Quando a Wicca passou a ser praticada nos Estados Unidos, a partir dos anos de 1960, misturou-se com os ideais da contracultura e do feminismo. Surgiu na Califórnia a Wicca Reclaiming, liderada por Starhawk. Nesta vertente, cultua-se prioritariamente o sagrado feminino, com destaque para o ativismo político, feminista e ecológico, pois a preservação da natureza e a luta pelos direitos das mulheres são compreendidos como parte do culto à Deusa.
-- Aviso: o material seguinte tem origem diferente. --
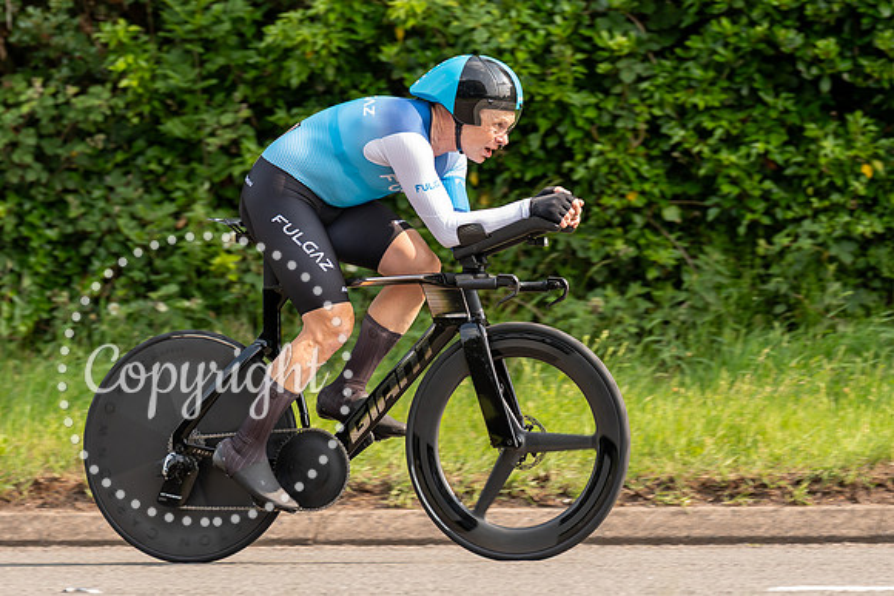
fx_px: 7294
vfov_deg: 4.7
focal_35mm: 294
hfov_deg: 7.0
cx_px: 492
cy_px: 187
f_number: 3.2
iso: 320
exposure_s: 1/1000
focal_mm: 197
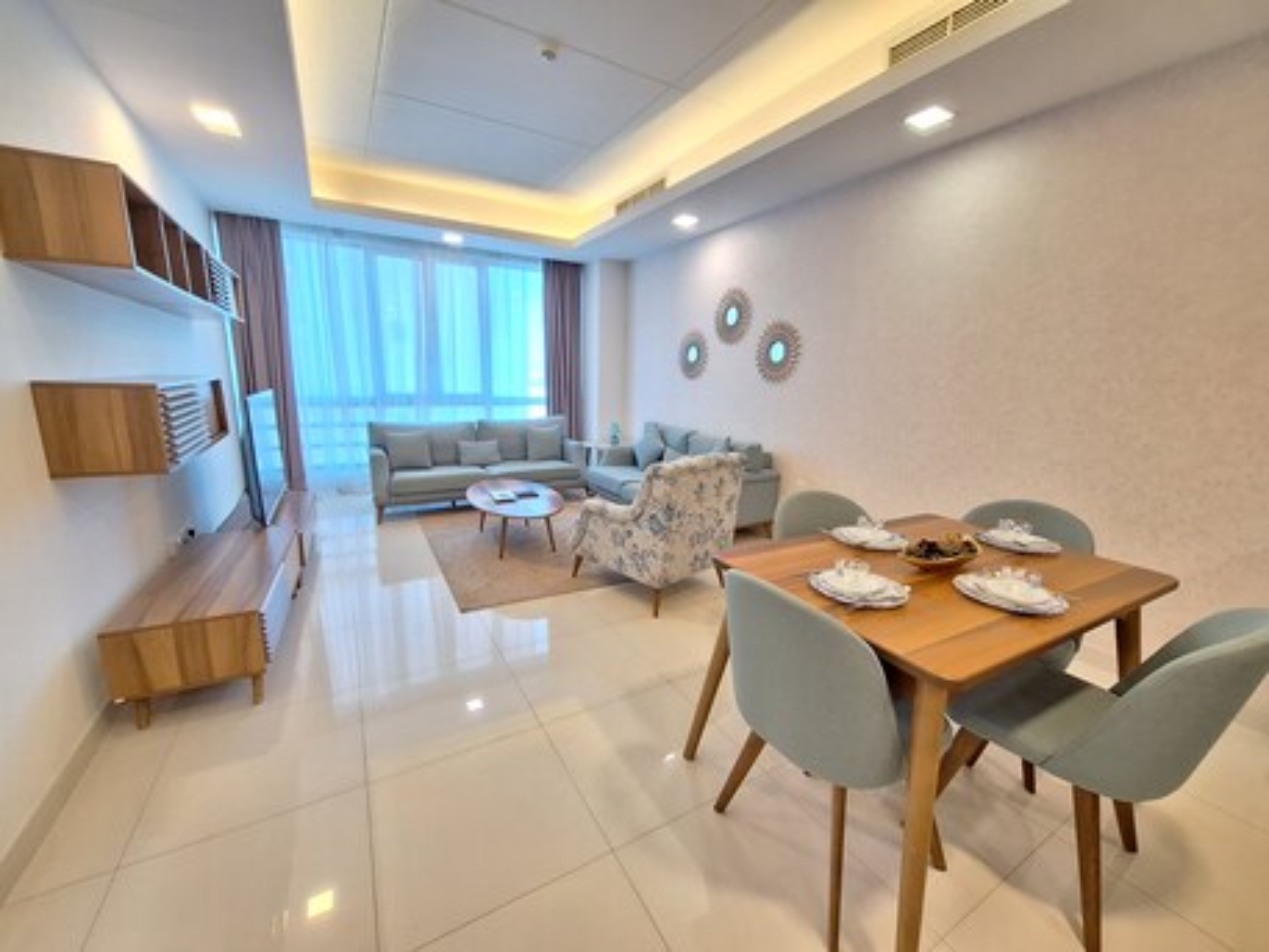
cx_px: 634
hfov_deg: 106.2
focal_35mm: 13
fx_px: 477
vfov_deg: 89.9
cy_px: 476
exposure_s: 1/25
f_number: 2.2
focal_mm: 1.74
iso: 200
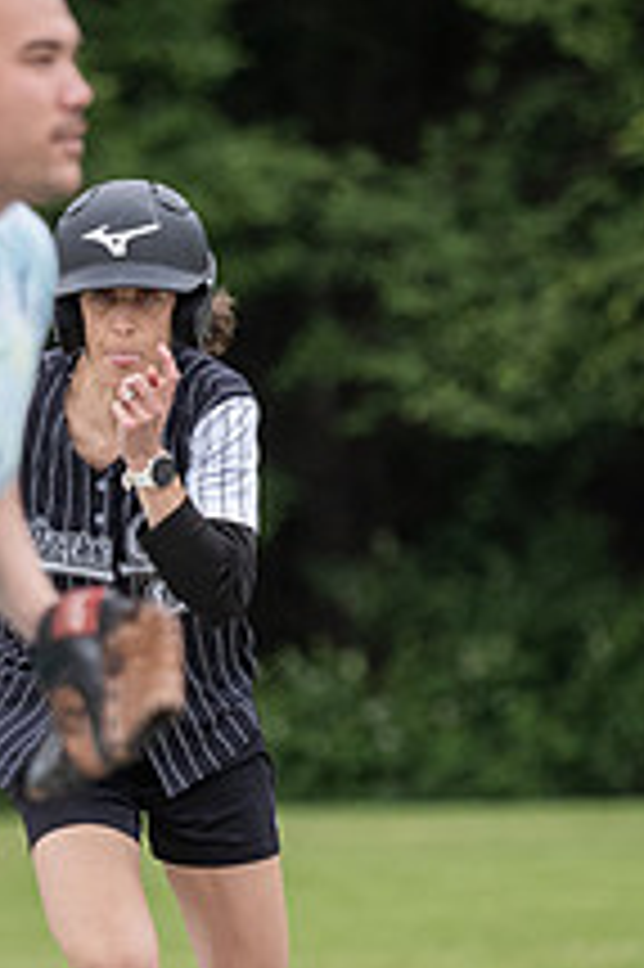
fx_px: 17576
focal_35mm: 654
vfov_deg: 3.2
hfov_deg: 2.1
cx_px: 106
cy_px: 756
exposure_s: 1/2000
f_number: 2.8
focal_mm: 150
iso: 800
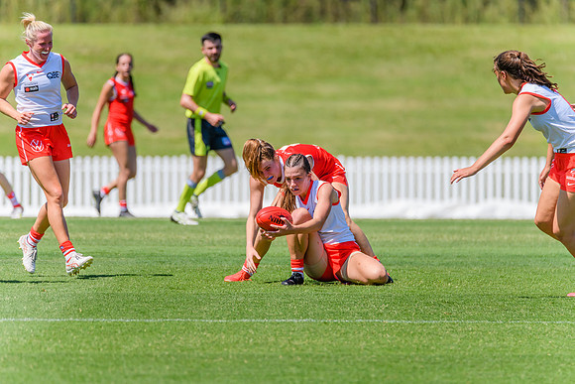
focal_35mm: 600
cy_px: 192
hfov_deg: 3.4
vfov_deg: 2.3
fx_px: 9585
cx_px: 288
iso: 800
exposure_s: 1/2000
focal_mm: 600
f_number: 9
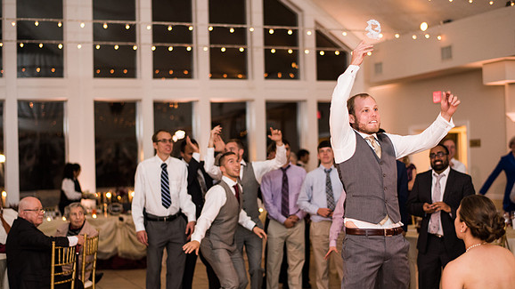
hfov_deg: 34.4
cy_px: 165
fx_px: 833
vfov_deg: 19.7
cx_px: 258
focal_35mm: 61
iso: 1000
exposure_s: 1/200
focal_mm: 58
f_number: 2
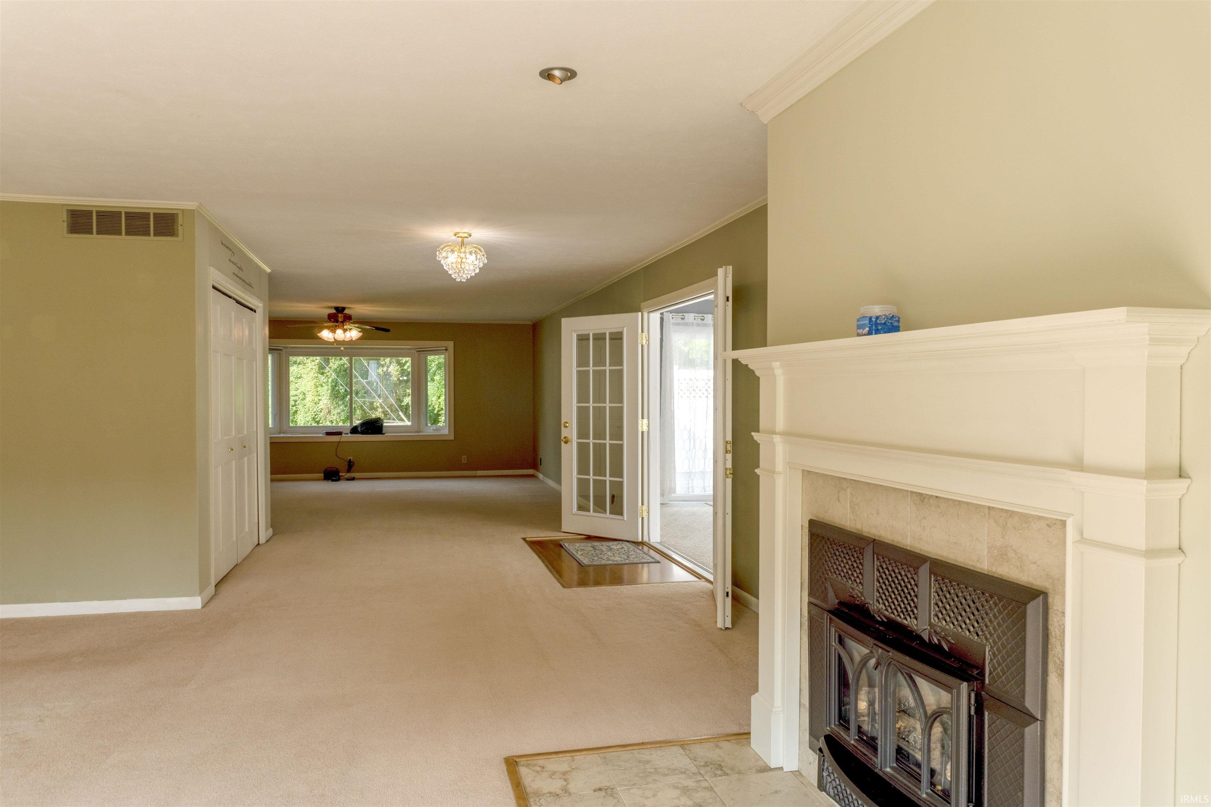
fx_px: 807
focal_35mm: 24
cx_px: 606
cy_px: 404
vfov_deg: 53.1
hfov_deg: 73.7
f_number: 8
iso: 100
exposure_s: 1/400
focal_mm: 16
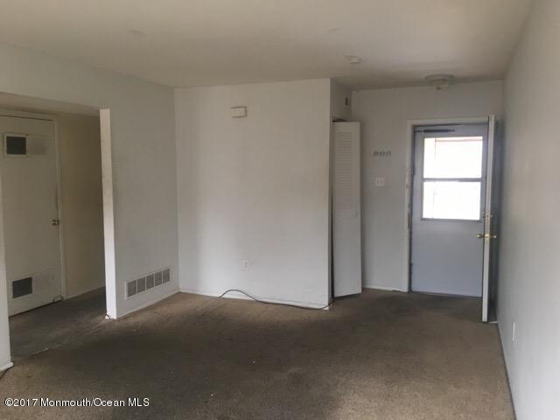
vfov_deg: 48.2
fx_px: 469
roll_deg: -1.0
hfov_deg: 61.7
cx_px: 280
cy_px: 210
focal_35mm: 29
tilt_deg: -3.3
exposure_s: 1/30
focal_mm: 4.15
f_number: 2.2
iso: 64
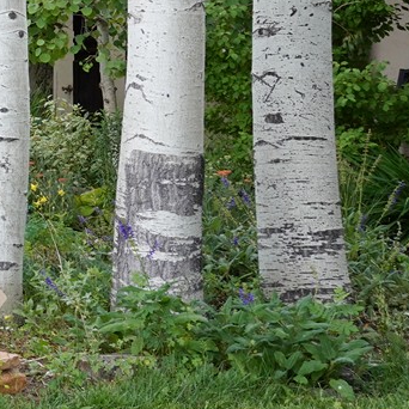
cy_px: -38
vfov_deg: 11.2
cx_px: -770
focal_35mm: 154
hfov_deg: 9.3
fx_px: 2059
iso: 400
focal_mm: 31
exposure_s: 1/100
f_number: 8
Na Wicca, muitas mulheres são as altas sacerdotisas, comandantes máximas dos covens. Na maioria das vertentes e tradições de Wicca também é permitido o sacerdócio masculino, no entanto, todos os homens que se envolvem na religião devem estar conscientes que a mulher será reverenciada com o máximo respeito. Isto porque a Wicca acredita que a mulher é a encarnação do poder sagrado da Deusa, representado pela sua capacidade de gerar a vida. A sexualidade e o corpo também são considerados sagrados na Wicca, por serem também uma expressão deste poder gerador.

Os adeptos da Wicca acreditam que a era moderna precisa curar as “feridas do patriarcado”, que se expressam pela visão negativa que muitas espiritualidades atribuíram a mulher e ao feminino, associando-o ao mal.

Atualmente existem algumas dezenas de tradições de Wicca no Brasil, uma quantidade ainda maior de covens, um circuito de eventos e um número desconhecido, mas provavelmente muito grande, de praticantes solitários. A internet é a principal forma de comunicação entre os praticantes de Wicca, que também se organizam em associações civis, onde militam por causas políticas e feministas.

A presença da Wicca no campo religioso e no espaço público brasileiro é uma expressão da diversidade religiosa e demonstra uma das possíveis relações entre religião, política e feminismo.